Health system ChristianaCare, the state's largest private employer, declined to comment. In an email, the Delaware Healthcare Association, which represents hospitals, said it took no position on the bill.
Did it work in Rhode Island?
Delaware looked to Rhode Island as a model for its effort.
In 2010, Rhode Island implemented a series of what it called "affordability standards" to increase spending in primary care while slowing hospital price increases. Similar to Delaware, Rhode Island bet that the more it spent on primary care, the less it would spend overall on healthcare.
Compelling evidence suggests the strategy worked.
Researchers found total spending growth decreased without negatively affecting health quality measures, according to study that examined spending over a decade.
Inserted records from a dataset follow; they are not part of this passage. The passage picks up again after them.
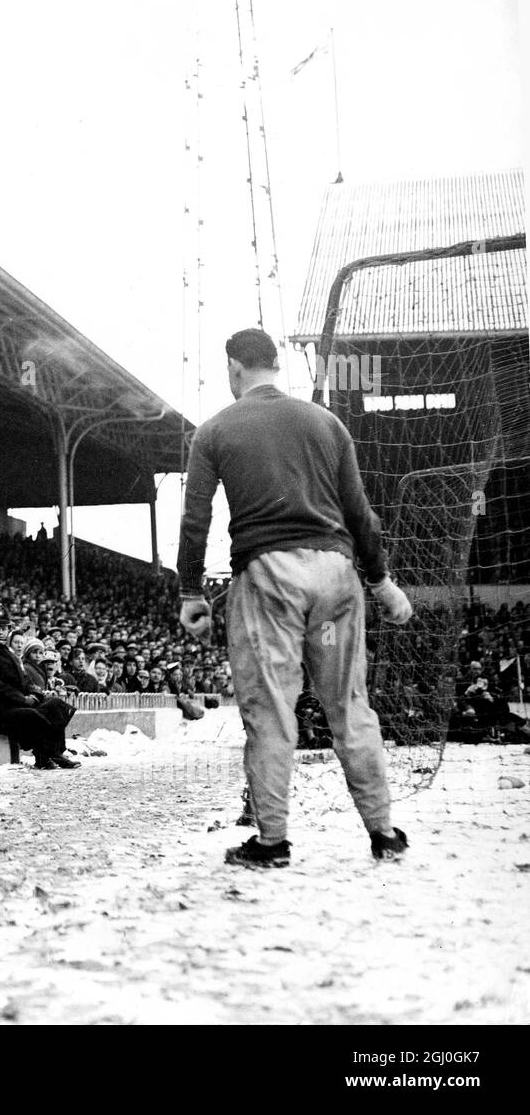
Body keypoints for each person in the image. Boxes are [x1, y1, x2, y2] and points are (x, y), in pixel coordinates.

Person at [176, 327, 413, 868]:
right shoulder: (326, 422)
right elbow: (360, 513)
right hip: (335, 575)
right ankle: (384, 834)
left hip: (268, 580)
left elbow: (195, 519)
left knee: (271, 713)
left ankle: (272, 842)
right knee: (350, 708)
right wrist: (381, 580)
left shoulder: (215, 430)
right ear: (275, 365)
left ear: (234, 367)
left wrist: (191, 589)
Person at [0, 604, 79, 770]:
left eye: (4, 628)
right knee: (32, 715)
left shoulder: (9, 652)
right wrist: (23, 699)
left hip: (15, 705)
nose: (0, 632)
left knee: (56, 705)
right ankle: (49, 753)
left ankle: (50, 754)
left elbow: (24, 679)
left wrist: (35, 694)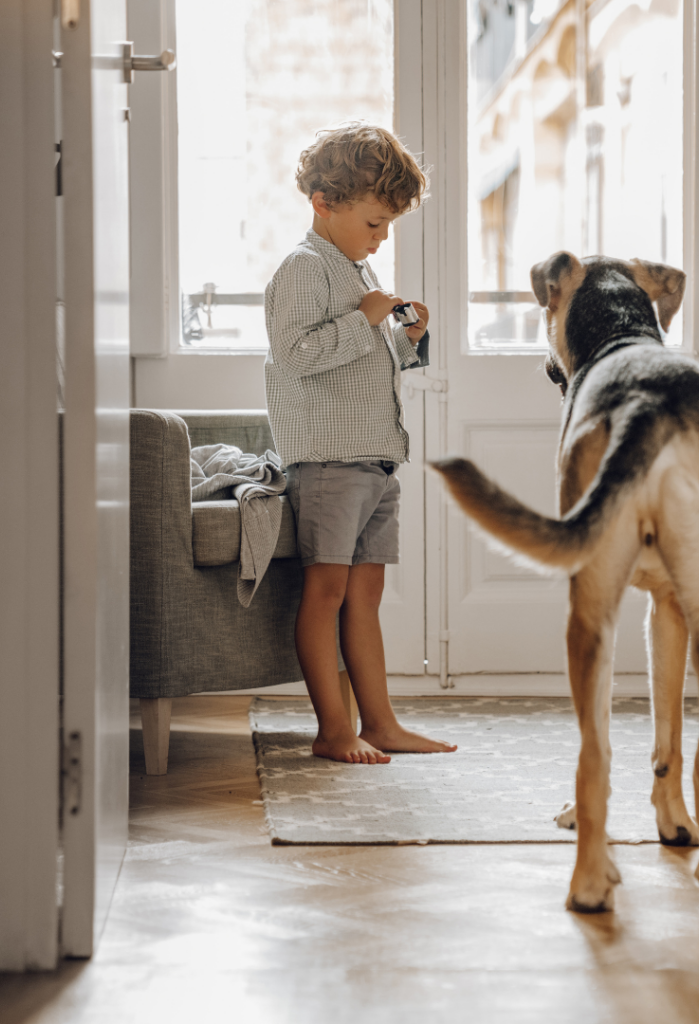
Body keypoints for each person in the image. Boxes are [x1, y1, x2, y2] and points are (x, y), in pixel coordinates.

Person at [265, 122, 456, 764]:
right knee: (326, 592)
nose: (382, 236)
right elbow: (295, 357)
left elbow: (366, 366)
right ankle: (333, 730)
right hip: (328, 464)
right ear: (325, 202)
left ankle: (380, 722)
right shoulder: (303, 268)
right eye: (375, 223)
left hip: (375, 462)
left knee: (366, 596)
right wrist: (364, 317)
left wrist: (408, 339)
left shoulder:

"State regulators in Rhode Island achieved among the largest total health care spending changes observed from payment reforms to date," the 2019 research paper in Health Affairs reported.
The study compared spending among a large group of commercially insured Rhode Islanders to a cohort of a similar size, about 38,000 adults, located in other states to serve as the control group. Researchers began comparing the spending between the two groups in the years leading up to the reform and in the years that followed.
The results are striking. The amount spent on care per adult decreased $76 per enrollee compared to the control group, a decline of about 8.1% compared to 2009, before implementation. And Rhode Islanders ended up paying less out of pocket compared to peers in the control group.
Rhode Island didn't start to see the effects until a few years after implementation.
Delaware lawmakers included an amendment that will require them to renew certain aspects of this law before 2027.
"That's one of the challenges with these policies, like politically ... it takes a few years for them to show financial results, so longer term evaluations are really important," Aaron Baum, one of the researchers in the Health Affairs study, said.